Task requirements:
1) In the Calvin Johnson article, reproduce word for word the passage starting at "Megatron: Spotlight on" and ending at "on NFL Network.".
2) Answer these questions from the Calvin Johnson article:
(a) What nickname does it give for Troy Polamalu?
(b) Which team does Ryan Fitzpatrick play quarterback for?
(c) What nickname did Randy Moss have in his 1998 rookie year?
3) Extend the Calvin Johnson article past its final sentence.

Megatron: Spotlight on Calvin Johnson
By Evan Benton
The hundreds of players in the NFL are perhaps not as skilled with their nickname creating as they are in the sport.
Calling renowned Pittsburgh Steelers’ safety Troy Polamalu “The Tasmanian Devil”, for instance, makes little sense, especially given the fact that Polamalu looks nothing like the Looney Tunes’ character and is, in fact, of Samoan descent. Same with “Amish Rifle” for surging Buffalo Bills quarterback and Harvard alumni Ryan Fitzpatrick, or the very annoying “RUN DMC” for Oakland Raiders’ back Darren McFadden. I doubt Darren even knows what seminal hip-hop group his name is being played on consistently by gab artist Rich Eisen on NFL Network.
But then there are some beauties. Besides “The Blonde Bomber” and “Roger the Dodger” for 1970s Hall of Famers Terry Bradshaw and Roger Staubach, there’s “The Mossiah” for Randy Moss in his unrivaled 1998 rookie year, “Pocket Hercules” for undersized but buff Jacksonville back Maurice Jones-Drew, and even the simplistic but catchy Michael “the Burner” Turner.

(Dataset records)
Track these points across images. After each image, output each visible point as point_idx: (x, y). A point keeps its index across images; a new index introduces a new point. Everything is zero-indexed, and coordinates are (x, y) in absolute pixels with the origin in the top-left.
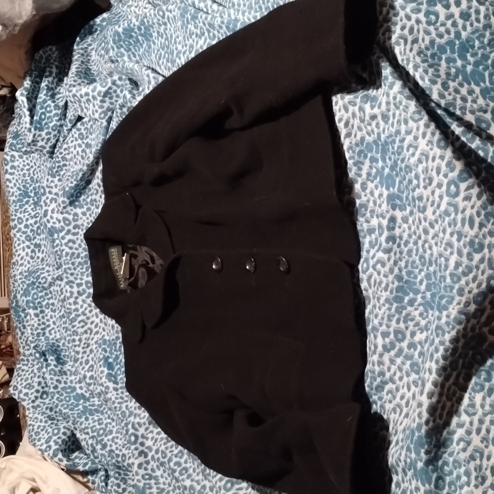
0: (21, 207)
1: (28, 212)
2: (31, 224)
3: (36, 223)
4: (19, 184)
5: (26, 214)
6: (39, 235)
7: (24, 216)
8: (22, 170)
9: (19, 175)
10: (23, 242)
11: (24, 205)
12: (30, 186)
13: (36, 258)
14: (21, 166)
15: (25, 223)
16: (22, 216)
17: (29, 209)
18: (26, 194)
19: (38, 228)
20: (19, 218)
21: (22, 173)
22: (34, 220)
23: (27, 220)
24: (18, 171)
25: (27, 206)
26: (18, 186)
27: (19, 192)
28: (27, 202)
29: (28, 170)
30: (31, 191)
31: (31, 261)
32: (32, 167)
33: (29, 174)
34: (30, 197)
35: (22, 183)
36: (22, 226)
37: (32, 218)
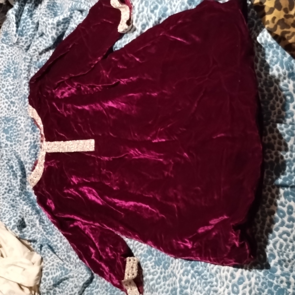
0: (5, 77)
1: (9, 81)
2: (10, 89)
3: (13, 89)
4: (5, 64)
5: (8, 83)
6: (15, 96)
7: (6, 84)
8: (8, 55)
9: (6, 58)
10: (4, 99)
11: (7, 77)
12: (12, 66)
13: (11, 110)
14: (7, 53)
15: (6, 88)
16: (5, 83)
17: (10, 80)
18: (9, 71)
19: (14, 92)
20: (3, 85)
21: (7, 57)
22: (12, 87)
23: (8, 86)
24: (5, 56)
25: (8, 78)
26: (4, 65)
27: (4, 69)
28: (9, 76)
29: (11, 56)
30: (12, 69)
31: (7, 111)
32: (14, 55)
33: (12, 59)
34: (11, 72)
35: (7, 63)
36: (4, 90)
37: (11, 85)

...

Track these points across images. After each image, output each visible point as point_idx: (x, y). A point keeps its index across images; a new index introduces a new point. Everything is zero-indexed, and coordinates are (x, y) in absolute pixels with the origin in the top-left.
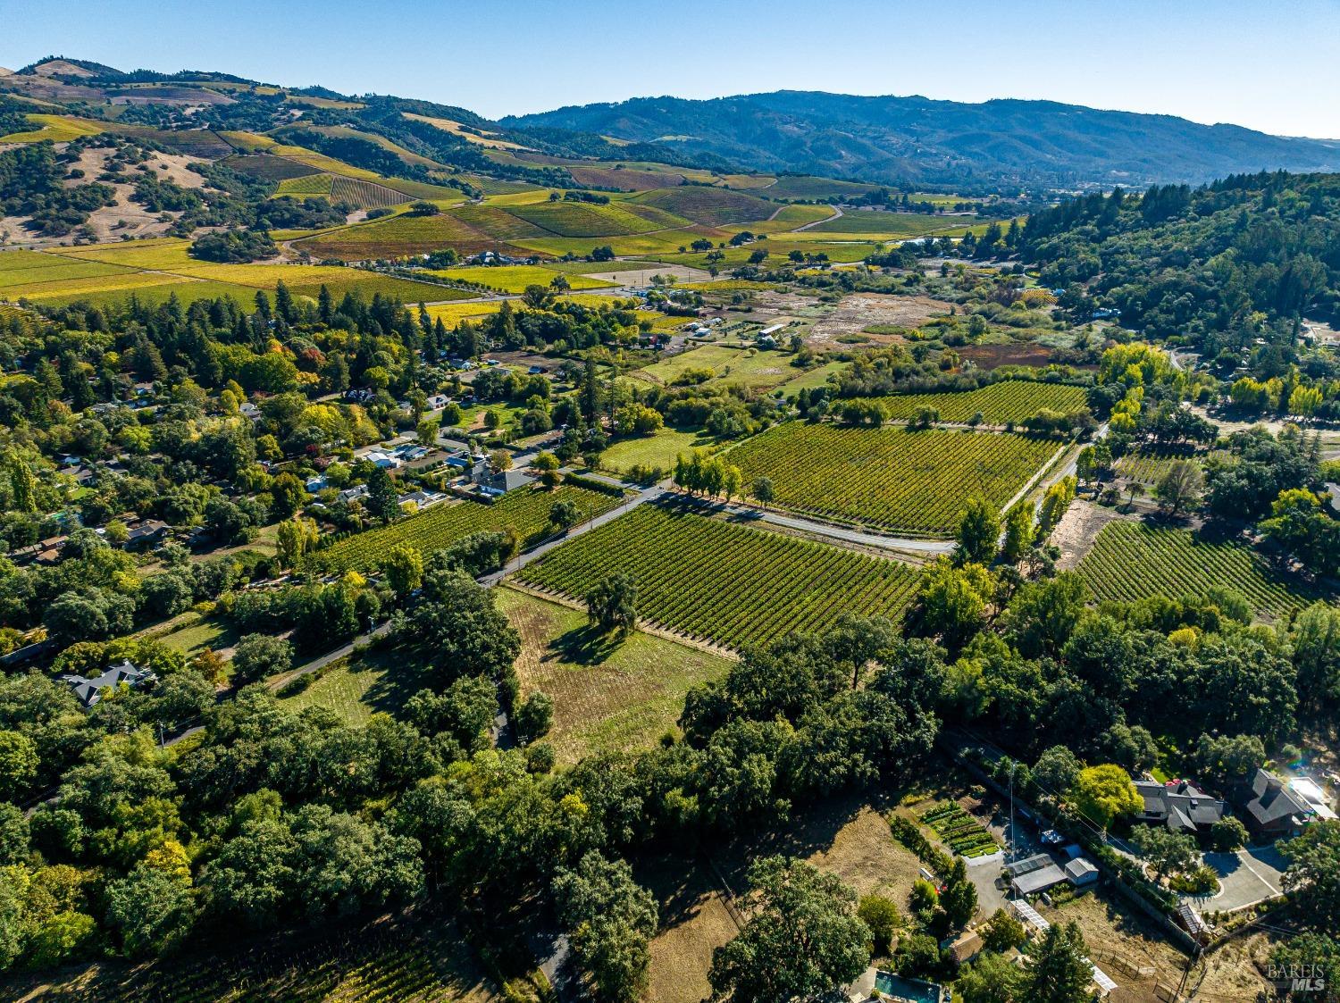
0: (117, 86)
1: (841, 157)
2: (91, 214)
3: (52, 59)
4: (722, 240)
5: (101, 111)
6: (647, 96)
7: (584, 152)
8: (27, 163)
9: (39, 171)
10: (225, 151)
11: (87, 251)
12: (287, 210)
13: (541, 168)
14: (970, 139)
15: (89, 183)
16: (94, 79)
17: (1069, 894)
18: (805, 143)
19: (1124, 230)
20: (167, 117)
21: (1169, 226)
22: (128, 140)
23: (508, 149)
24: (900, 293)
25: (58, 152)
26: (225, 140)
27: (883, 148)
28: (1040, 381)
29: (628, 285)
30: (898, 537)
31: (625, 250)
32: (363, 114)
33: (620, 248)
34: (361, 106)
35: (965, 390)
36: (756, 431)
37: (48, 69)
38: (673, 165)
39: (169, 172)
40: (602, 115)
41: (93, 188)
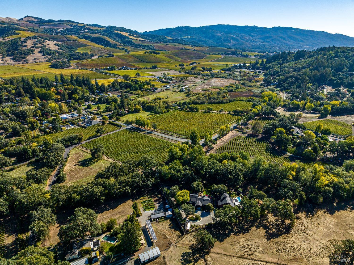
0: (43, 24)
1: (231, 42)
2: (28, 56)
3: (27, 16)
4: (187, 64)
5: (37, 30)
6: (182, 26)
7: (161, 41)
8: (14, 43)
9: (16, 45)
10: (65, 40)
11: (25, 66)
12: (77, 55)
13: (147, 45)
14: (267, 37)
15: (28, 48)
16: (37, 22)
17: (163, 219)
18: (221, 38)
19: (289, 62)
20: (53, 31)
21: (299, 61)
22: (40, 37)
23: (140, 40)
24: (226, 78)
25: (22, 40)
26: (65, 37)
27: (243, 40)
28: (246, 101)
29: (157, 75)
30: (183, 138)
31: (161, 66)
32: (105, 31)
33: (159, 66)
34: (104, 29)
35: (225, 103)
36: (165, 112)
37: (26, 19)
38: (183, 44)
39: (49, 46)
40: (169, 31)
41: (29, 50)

Responses to the tasks:
1)
Megatron: Spotlight on Calvin Johnson
By Evan Benton
The hundreds of players in the NFL are perhaps not as skilled with their nickname creating as they are in the sport.
Calling renowned Pittsburgh Steelers’ safety Troy Polamalu “The Tasmanian Devil”, for instance, makes little sense, especially given the fact that Polamalu looks nothing like the Looney Tunes’ character and is, in fact, of Samoan descent. Same with “Amish Rifle” for surging Buffalo Bills quarterback and Harvard alumni Ryan Fitzpatrick, or the very annoying “RUN DMC” for Oakland Raiders’ back Darren McFadden. I doubt Darren even knows what seminal hip-hop group his name is being played on consistently by gab artist Rich Eisen on NFL Network.

2)
(a) "The Tasmanian Devil"
(b) The Buffalo Bills
(c) "The Mossiah"

3)
Somewhere in between these two extremes is one of the most imaginative nicknames of any NFL player – “Megatron” for Detroit Lions superstar, wide receiver Calvin Johnson.
As leader of the red-eyed Decepticons, the evil junta of the Transformers universe, Megatron wages constant battle against Optimus Prime and his Autobots, shifting into all ranges of cars, helicopters and planes along the way. Calvin Johnson is no shape-shifting metal robot, true, but he is absolutely massive.
The 25-year-old Georgia Tech alum is a 6’5″, 236-pound monster – a towering figure to cover and block, and a wonderful target for quarterbacks. He holds records as a Yellow Jacket in career receiving yards, touchdown receptions and most games of 100+ receiving yards (13). At the end of his junior year Johnson tallied 1,202 yards and 15 touchdowns.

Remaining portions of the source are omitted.